確かに勿論同じような失敗をしないよう何度も何度もあの場面を思い出し次は上手くやるための方法を考えてはいるが・・・・こんな俺の事を信じてくれるのか。それならば、俺もその期待に応える為に色々な事をクロガネ殿から学びたいのだが、良いだろうか?
よし、許して貰えたな。
さて、聞きたい事は沢山あるんだ。どうやって森の中を足音も立てずに歩いているんだ?癖だと?その方法のコツはあるだろうか。フラワーディアの対処法はどうすれば良いのだ?俺の考えだと近づいた者に反応し花を開花させるのであれば、遠距離から魔法で潰してしまえば・・・・その方法だと素材が台無しになるか。なんと、あの角は高値で取引され良い薬の材料になるのか。それならば潰す訳にはいかないな。つまり、魔法であいつを囲んで逃げ場を無くし遠距離による攻撃で倒せば良いということだな。

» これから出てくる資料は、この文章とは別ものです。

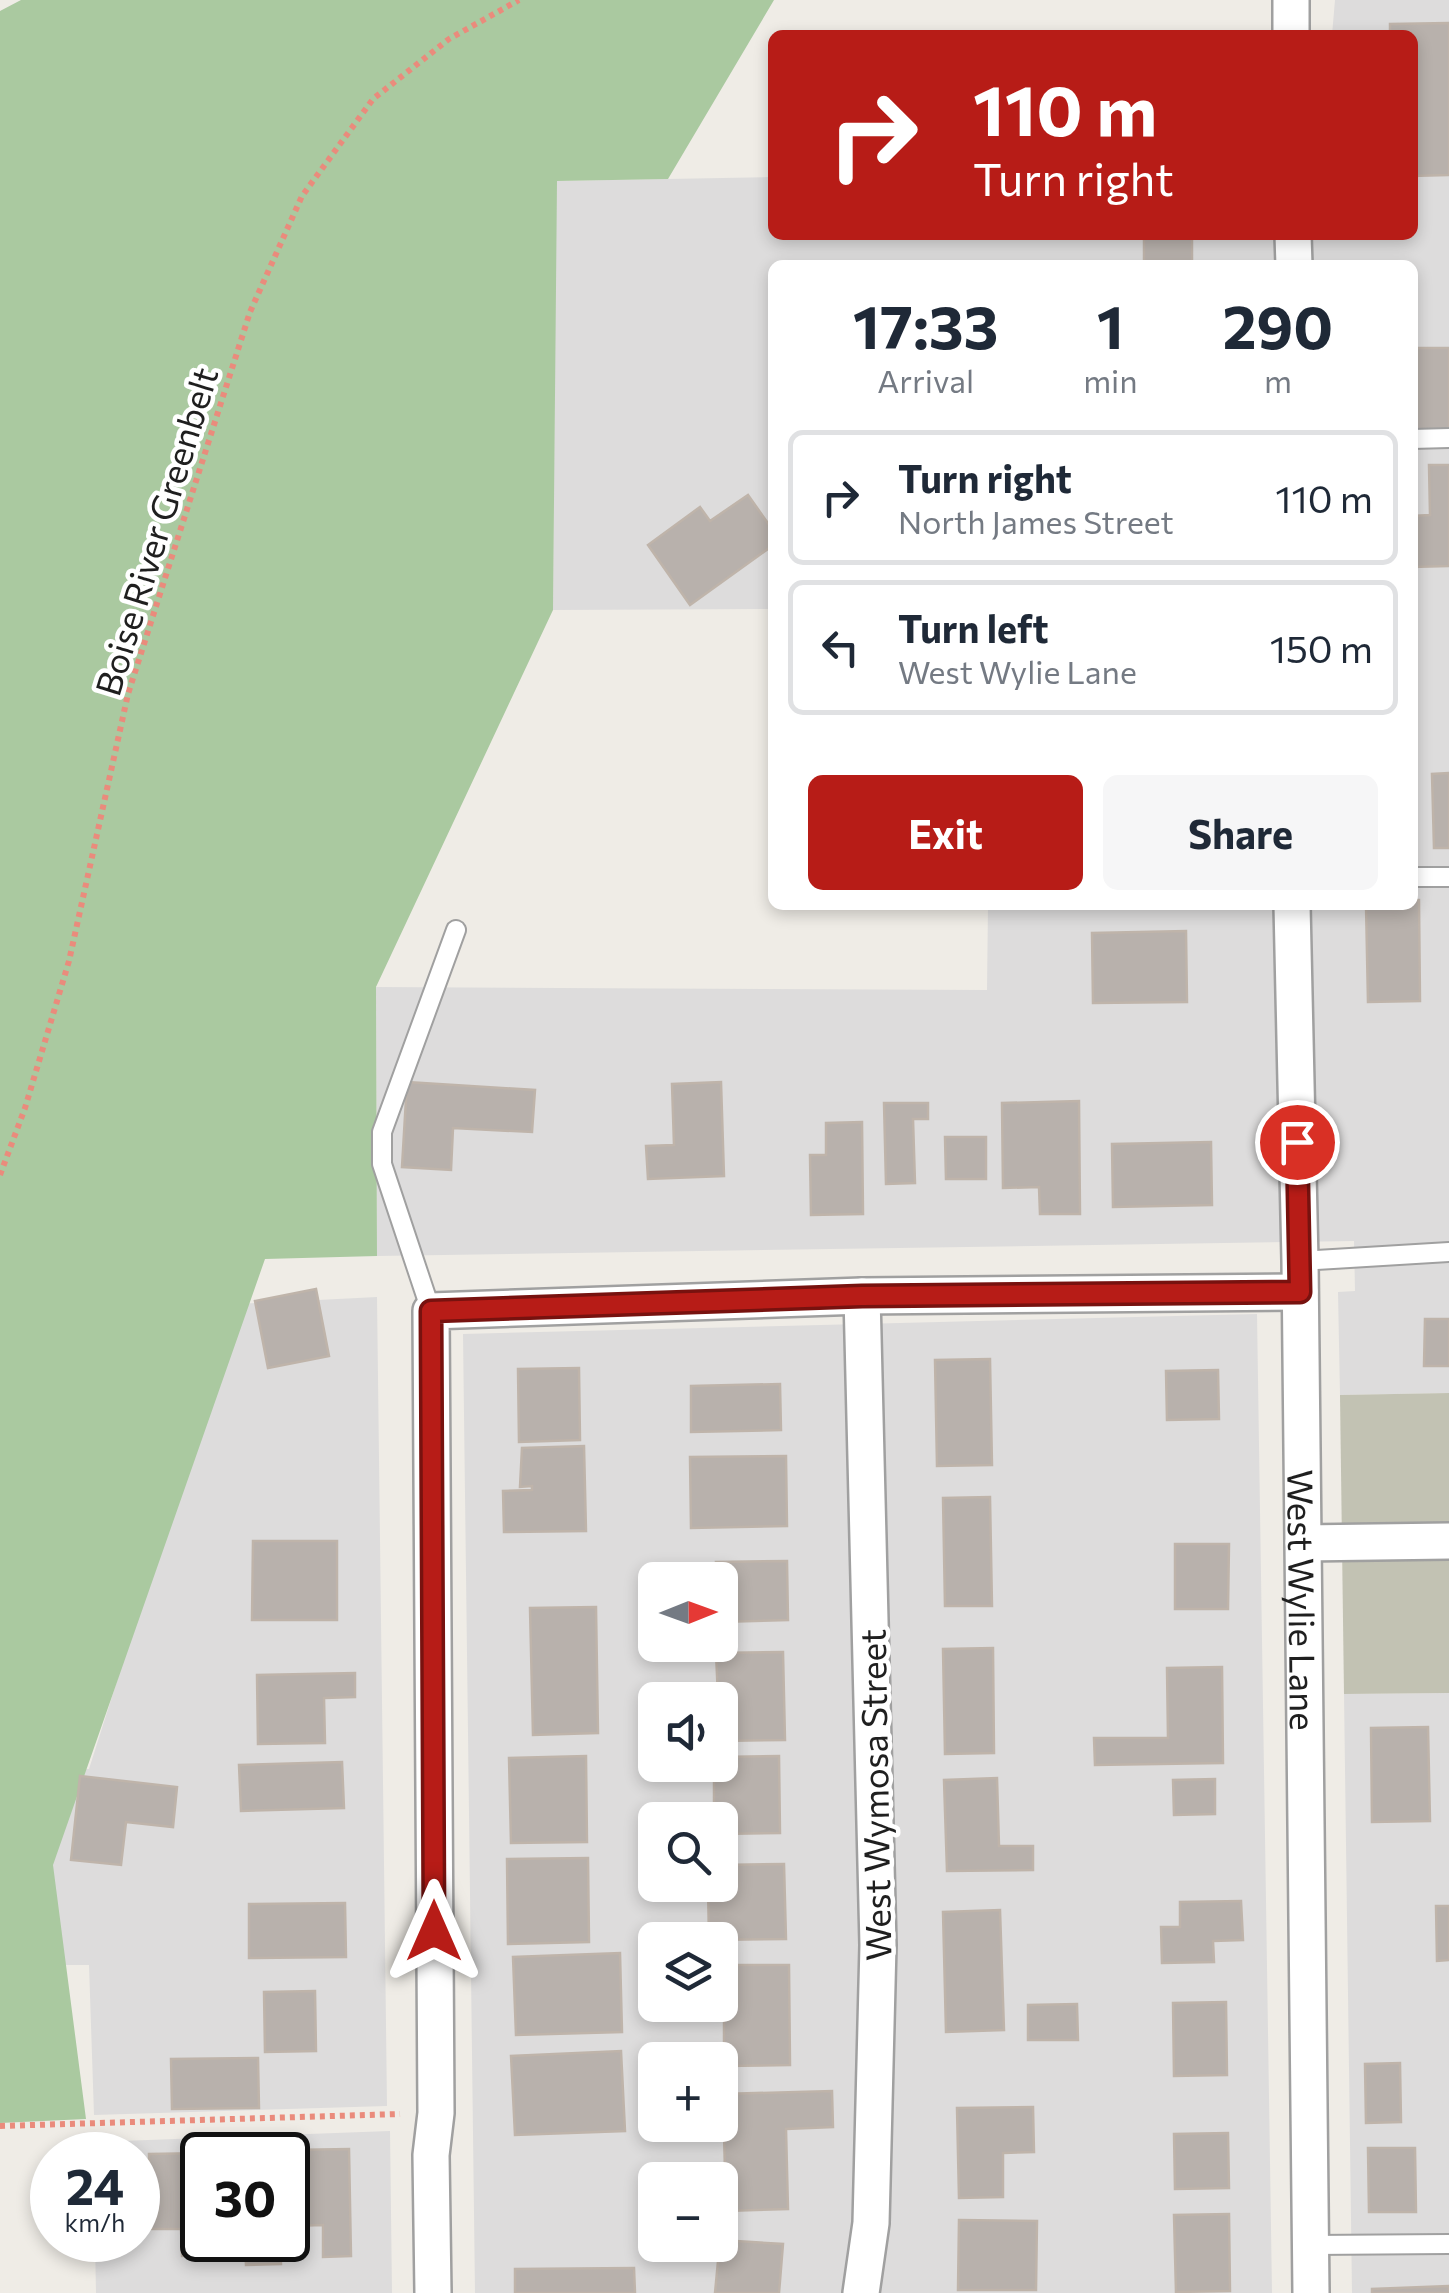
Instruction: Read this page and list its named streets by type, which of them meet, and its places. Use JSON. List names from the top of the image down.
{
  "streets": {
    "street": ["West Wylie Lane", "West Wymosa Street"],
    "path": ["Boise River Greenbelt"]
  },
  "north": "right",
  "page": {
    "turn": ["110 m", "Turn right"],
    "eta": [
      "17:33",
      "Arrival",
      "1",
      "min",
      "290",
      "m"
    ],
    "list": [
      {
        "name": "Turn right",
        "note": "North James Street",
        "value": "110 m"
      },
      {
        "name": "Turn left",
        "note": "West Wylie Lane",
        "value": "150 m"
      }
    ],
    "buttons": ["Exit", "Share"],
    "map_buttons": ["+", "−"],
    "speed": "24 km/h",
    "limit": "30"
  }
}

フラワーディアの特性で魔力を敏感に察知するから魔法を準備している間に逃げられる可能性があると
むぅ中々に難しい相手なのだな。素早く魔法を使えば問題無いと言うが、俺はどうしても詠唱が必要なんだ。そもそも、クロガネ殿は何故あのような高等な魔法を使っておいて詠唱が必要ないんだ?何となく出来るようになっただと、これが差か。
遠慮なく多くの質問を投げかけるが全く嫌な顔をすることなく答えてくれるクロガネ殿。俺が持っていない知識を沢山持っている様で、魔物や森そして戦いの事に関しては全く悩む事無く答えてくれるので相当勉強して来たことが分かるな。その間も魔法を練習する手を止めていないが、本当にその魔法は一体何なんだ?木片が形を変えたり炭となったりと忙しないみたいだが・・・・
色々な事を質問し答えて貰っていると、あっという間に時間は過ぎて行き空は明るくなって来てしまった。
「そろそろ時間ですね。もっと質問に答えてあげたいんですけど、ちょっと朝の鍛錬だけやらせてください」
「あぁ、勿論だ。見ても良いか?」
「良いですけど、面白い物じゃないですよ」
そう言って立ち上がったクロガネ殿は少し空間のある場所に居くと、腰に携えたナイフを抜き目にも止まらない速度で素振りをし、体も動かしながらまるで見えない相手と戦っているかのような動きをし始めた。俺には無い身軽さと素早さ、そして高速の連撃に柔軟さに目を奪われてしまった。そして一通りの動きが終わると、魔法の矢を無数に作り出してはゆっくりと動かし体の周囲に纏うように動かし始めた。
なんて数だ。動きは遅いがあの数を一度に操るのは相当な精神力が必要になるはずだ。
「クロガネ殿は何かの型を習ったのか?」
「いや、全部自己流ですよ」
実践で使える程の動きを自分で作り出した訳か・・・・流石だな。